**DOCUMENT SECTION**
BEGIN

Holiday seasons bring most of our usual concerns to a standstill. Commuting is less of a bother. Rush hour passes with fewer people rushing. For this brief time, spreadsheets are out and bread feasts are in.
The slower pace invites reflection. Contemplation should consider bigger thoughts — those that won’t fit so easily into the hurly-burly of everyday life.
Some traditions entertain impossibly large ideas. We call them miracles, but don’t let that distract you from their modern relevance. They serve to enlarge our imagination, defying the limits we usually find necessary. It’s not easy to navigate a world full of unknowns, so we tend to avoid the unknowable. It saves time.
For all those reasons, when you have extra time, you should take it. Behold, the ubiquity of impossibilities.
Never mind our Goldilocks planet with oxygen to breathe and water to drink, generously hosting trillions of carbon-based organisms for millions of years. The chances of that are minuscule, but we needed only one.
Or the miracle of our mind, which probably leaves our particular type of organism alone with the opportunity — and the need — to reflect on it all. Whether you take all this to mean you’re lucky or loved hardly matters, so long as you take it. Breathe it. Drink it.
You’re special. And so is everyone else.
Claudius Ptolemy was incorrect when he placed humanity at the center of the known universe, but the Greek astronomer wasn’t completely wrong.
Scientists today place us — you and me and 7.6 billion other humans — at a midpoint between near-infinite complexities. Our Milky Way galaxy has at least 100 billion stars. The Hubble space telescope has so far detected at least 100 billion galaxies beyond ours.
I’m not a big believer in round numbers, but 100 billion seems to be the scale of circles that scientists are drawing to understand the world. They estimate there are slightly more than 100 billion mammals walking the earth right now. A Medievalist would be proud of the symmetry.
Each mammal hosts a population of microscopic bacteria that have co-evolved within each one of those warm-blooded bodies. Bacteria facilitate digestion, expel waste, and maintain healthy cells. A typical human body contains — wait for it — approximately 100 billion of these little worker mites. They form your microbiome and you couldn’t survive without them.
I wouldn’t be surprised if scientists someday delineate all the variables inside and between these industrious bacteria, finding another circle of 100 billion possibilities at the molecular or atomic level.
Ptolemy was wrong. The universe doesn’t revolve around us. But Ptolemy was also right. Considering the vast and intricate realities beyond and within us, we’ve been given the best seat in town. We’re somewhere near the middle of unending layers of discovered complexities.
I know it doesn’t always feel that way, when you’re balancing your checkbook or rotating your tires. That’s exactly why you should take these moments to ponder it. Because it’s always true — lucky or loved — whether you feel it or not.
Mathematically speaking, you mark the spot between twin awesomenesses. So, you know what that makes you?

END

**RECORDS SUPPLIED**
BEGIN

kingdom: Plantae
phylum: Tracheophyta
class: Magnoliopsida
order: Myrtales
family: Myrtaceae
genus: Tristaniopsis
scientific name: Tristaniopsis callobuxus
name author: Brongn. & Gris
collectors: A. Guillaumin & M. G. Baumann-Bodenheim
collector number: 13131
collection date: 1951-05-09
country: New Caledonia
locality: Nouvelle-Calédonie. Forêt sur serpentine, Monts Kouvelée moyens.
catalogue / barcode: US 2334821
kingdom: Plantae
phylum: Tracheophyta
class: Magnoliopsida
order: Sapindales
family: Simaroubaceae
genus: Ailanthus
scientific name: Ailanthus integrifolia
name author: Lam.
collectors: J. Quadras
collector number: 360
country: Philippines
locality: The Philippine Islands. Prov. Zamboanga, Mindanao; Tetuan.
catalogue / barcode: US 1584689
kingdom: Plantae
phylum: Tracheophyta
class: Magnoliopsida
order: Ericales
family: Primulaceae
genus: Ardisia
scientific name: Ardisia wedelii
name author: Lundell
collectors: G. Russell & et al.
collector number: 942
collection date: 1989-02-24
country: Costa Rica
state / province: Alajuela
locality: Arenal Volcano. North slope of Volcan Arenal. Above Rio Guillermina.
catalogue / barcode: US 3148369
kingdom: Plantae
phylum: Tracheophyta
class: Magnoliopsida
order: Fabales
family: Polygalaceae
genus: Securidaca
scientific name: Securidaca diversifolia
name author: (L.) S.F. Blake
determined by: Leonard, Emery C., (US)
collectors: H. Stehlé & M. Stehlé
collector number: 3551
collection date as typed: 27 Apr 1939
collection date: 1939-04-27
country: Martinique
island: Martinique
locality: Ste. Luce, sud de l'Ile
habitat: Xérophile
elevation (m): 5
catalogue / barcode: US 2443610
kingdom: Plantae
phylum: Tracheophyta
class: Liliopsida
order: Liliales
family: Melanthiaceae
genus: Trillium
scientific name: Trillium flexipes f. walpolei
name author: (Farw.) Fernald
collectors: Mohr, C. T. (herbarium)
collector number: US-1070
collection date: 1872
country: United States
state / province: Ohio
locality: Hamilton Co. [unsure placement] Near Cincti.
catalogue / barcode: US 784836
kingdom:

END

**WORK INSTRUCTIONS**
1 > Please revise the holiday essay from "Never mind our" to "needed only one.", replacing "minuscule" with "vanishingly small".
2 > Name every group of things that the holiday essay counts at roughly 100 billion.

**ANSWERS TO THIS EXERCISE**
1 >
Never mind our Goldilocks planet with oxygen to breathe and water to drink, generously hosting trillions of carbon-based organisms for millions of years. The chances of that are vanishingly small, but we needed only one.

2 >
- Stars in our Milky Way galaxy (at least 100 billion)
- Galaxies beyond ours detected by the Hubble space telescope (at least 100 billion)
- Mammals walking the earth right now (slightly more than 100 billion)
- Bacteria in a typical human body (approximately 100 billion)